• **WHAT TO DO**: An unaltered copy of every line below is the expected output.

Stored data:
+===+
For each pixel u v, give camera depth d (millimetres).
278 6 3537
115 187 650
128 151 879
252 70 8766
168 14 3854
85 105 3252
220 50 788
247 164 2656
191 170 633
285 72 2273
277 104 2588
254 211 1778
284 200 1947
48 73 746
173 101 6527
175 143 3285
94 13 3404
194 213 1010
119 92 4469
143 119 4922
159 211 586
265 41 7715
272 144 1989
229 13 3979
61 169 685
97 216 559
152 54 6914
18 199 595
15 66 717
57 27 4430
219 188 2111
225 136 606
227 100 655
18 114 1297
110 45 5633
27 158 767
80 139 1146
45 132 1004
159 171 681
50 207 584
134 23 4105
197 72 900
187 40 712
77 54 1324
+===+
• **COMPLETED TASK**:
For each pixel u v, give camera depth d (millimetres).
278 6 3537
115 187 650
128 151 879
252 70 8766
168 14 3854
85 105 3252
220 50 788
247 164 2656
191 170 633
285 72 2273
277 104 2588
254 211 1778
284 200 1947
48 73 746
173 101 6527
175 143 3285
94 13 3404
194 213 1010
119 92 4469
143 119 4922
159 211 586
265 41 7715
272 144 1989
229 13 3979
61 169 685
97 216 559
152 54 6914
18 199 595
15 66 717
57 27 4430
219 188 2111
225 136 606
227 100 655
18 114 1297
110 45 5633
27 158 767
80 139 1146
45 132 1004
159 171 681
50 207 584
134 23 4105
197 72 900
187 40 712
77 54 1324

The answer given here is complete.